Turchia: forse non tutto è come ci viene raccontato

17.07.2016 - Vittorio Agnoletto

Quest'articolo è disponibile anche in: Spagnolo, Greco

Turchia: forse non tutto è come ci viene raccontato
Un'immagine della protesta a Gezi Park nel 2013 (Foto di http://turchia.over-blog.com/)
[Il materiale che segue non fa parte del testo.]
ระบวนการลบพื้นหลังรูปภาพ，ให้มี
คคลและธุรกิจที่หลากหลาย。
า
Venerdì sera, mentre seguivo in tv il tentato golpe in Turchia, una mia amica turca che vive tra l’Italia e Istanbul mi diceva, mentre ancora tutte le televisioni parlavano della disfatta di Erdogan: ” Vedrai che il golpe fallirà. I militari avversari di Erdogan sono stati spinti ad uscire allo scoperto, sono stati illusi di potercela fare, finiranno sconfitti e sommersi da una marea di folla. Quelle immagini daranno ulteriore forza ad Erdogan, che in tal modo potrà procedere ulteriormente a un repulisti nell’esercito, a una modifica della Costituzione e a instaurare un sistema ancora più autoritario, togliendo qualunque legittimità a chi tenterà di opporsi”. In sostanza Erdogan avrebbe giocato d’anticipo, stroncando un’opposizione che stava crescendo di giorno in giorno dentro all’esercito; l’ha bruciata e ora la annienterà. Un gioco complicato, ma che se così fosse, alla fine si sta mostrando vincente.
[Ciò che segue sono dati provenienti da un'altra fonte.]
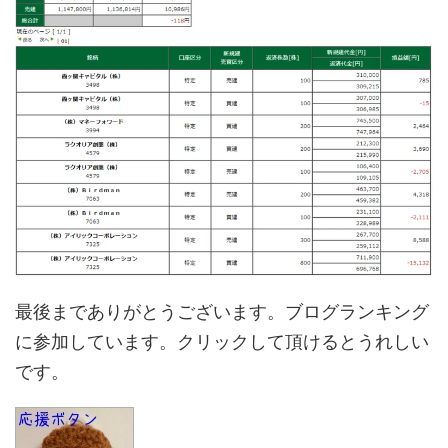
最後までありがとうございます。ブログランキング
に参加しています。クリックして頂けるとうれしい
です。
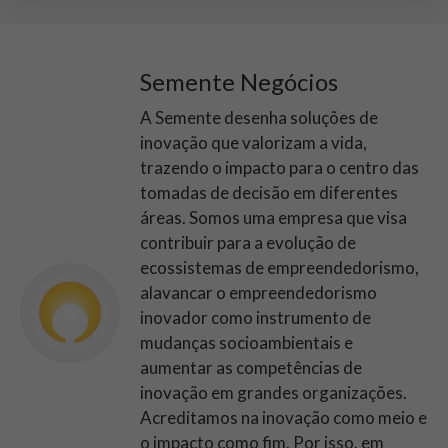
Semente Negócios
A Semente desenha soluções de
inovação que valorizam a vida,
trazendo o impacto para o centro das
tomadas de decisão em diferentes
áreas. Somos uma empresa que visa
contribuir para a evolução de
ecossistemas de empreendedorismo,
alavancar o empreendedorismo
inovador como instrumento de
mudanças socioambientais e
aumentar as competências de
inovação em grandes organizações.
Acreditamos na inovação como meio e
o impacto como fim. Por isso, em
Non so se quanto affermato dalla mia amica si realizzerà, so che quanto aveva predetto venerdì sera, completamente controcorrente, fino ad ora si è realizzato. Per la Turchia il futuro prossimo appare sempre più nero e il destino dei curdi e di tutti i democratici che si oppongono al regime di Erdogan diventerà ancora più difficile; nell’indifferenza e anzi con la complicità dell’UE, che concede qualunque cosa ad Erdogan purché blocchi i disperati in cammino verso l’Occidente.

Venerdì sera, come era già avvenuto in Egitto, abbiamo assistito allo scontro tra militari e forze autoritarie legate all’integralismo religioso; sembrano essere gli unici due protagonisti in grado di occupare tutta la scena, ovviamente con le alleanze e gli appoggi che ognuno dei contendenti si è garantito, di volta involta, tra i paesi occidentali. La voce dei democratici non si sente, o comunque è sempre più flebile, repressa e ridotta ad un tragico, disperato lamento. La crescita dell’integralismo religioso con il corredo del suo spietato terrorismo, lo sviluppo dei populismi di destra in gran parte dell’UE hanno trovato spazio nella sconfitta dei movimenti altermondialisti e democratici che si sono sviluppati dal 2000 al 2011, dai Forum Sociali Mondiali, passando attraverso i movimenti del luglio 2001, alle grandi manifestazioni contro la guerra del febbraio 2003, fino ad arrivare alle primavere arabe del 2010/2011.

Noi siamo stati sconfitti. Chi, per difendere un mondo profondamente ingiusto dominato da una finanza rapace e da un enorme accumulazione di ricchezza nelle mani di un numero sempre più ristretto di persone, ha fatto di tutto per reprimere quei grandi movimenti di libertà, ha contribuito a determinare la situazione odierna. Che potrà essere modificata in profondità solo da nuovi, grandi movimenti di cittadini e di società civile organizzata sulle diverse sponde del Mediterraneo. Movimenti dei quali oggi non si vede nulla all’orizzonte. Ma è questo l’unico obiettivo per il quale ha senso lavorare. Se vogliamo uscire dall’inferno odierno.